For Piaget (1952, 1969) the development of human intellect proceeds through adaptation and organization. Adaptation is a process of assimilation and accommodation, where, on the one hand, external events are assimilated into thoughts and, on the other, new and unusual mental structures are accommodated into the mental environment. The process of organization refers to the structuring of the adapted mental material. Piaget considers that the organization of the mind is accomplished through a series of increasingly complex and integrated ways, of which the simplest one is the scheme, i.e., a mental representation of some action that can be performed on an object. For example, actions like sucking, grasping and looking are some of the schemes of an infant. As Piaget identifies knowledge with action, he considers that mental development organizes these schemes in more complex and integrated ways to produce the adult mind.

Piaget assumes that there exist four major periods of development in the evolution of human mind: (i) the sensorimotor period, (ii) the pre-operational period, (iii) the concrete-operational period, and (iv) the formal-operational.

In the sensorimotor period, from birth to two, the child explores the world through action. In this period, first, goal-directed behaviors begin to appear, whereas later on the child can act pretendedly, an indication of internal imaging and manipulation of events. The end of this period occurs with the acquisition of basic language, and the communication of volition through speech.

The pre-operational period is subdivided into the pre-conceptual and the intuitive stages. The pre-conceptual child (age 2 to 4) has not fully developed concepts neither the ability to abstract and discriminate relevant features. The child cannot appropriately use inductive and deductive ways of thinking. The intuitive child (age 4 to 7) forms ideas just from impressions and the child cannot consider more than one variable at once.

In the concrete-operational period (7 to 11 years) the child can manipulate numbers, develop concept formation skills and think hypothetically about coordinated action, where two or more variables can be considered at once.

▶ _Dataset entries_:
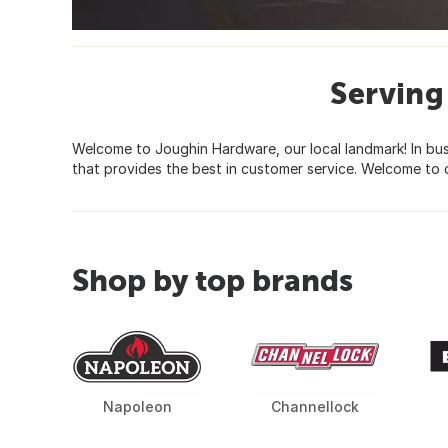
Serving
Welcome to Joughin Hardware, our local landmark! In bu
that provides the best in customer service. Welcome to o
Shop by top brands
Napoleon
Channellock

▶ _STUDY QUESTIONS_:
#1 Could you print the part of the Piaget text starting with "Piaget assumes that" and going on through "(iv) the formal-operational."?
#2 How would you put this sentence from the Piaget text into Spanish: "In the sensorimotor period, from birth to two, the child explores the world through action."?

▶ _ANSWERS IN ORDER_:
#1
Piaget assumes that there exist four major periods of development in the evolution of human mind: (i) the sensorimotor period, (ii) the pre-operational period, (iii) the concrete-operational period, and (iv) the formal-operational.

#2 En el período sensoriomotor, desde el nacimiento hasta los dos años, el niño explora el mundo a través de la acción.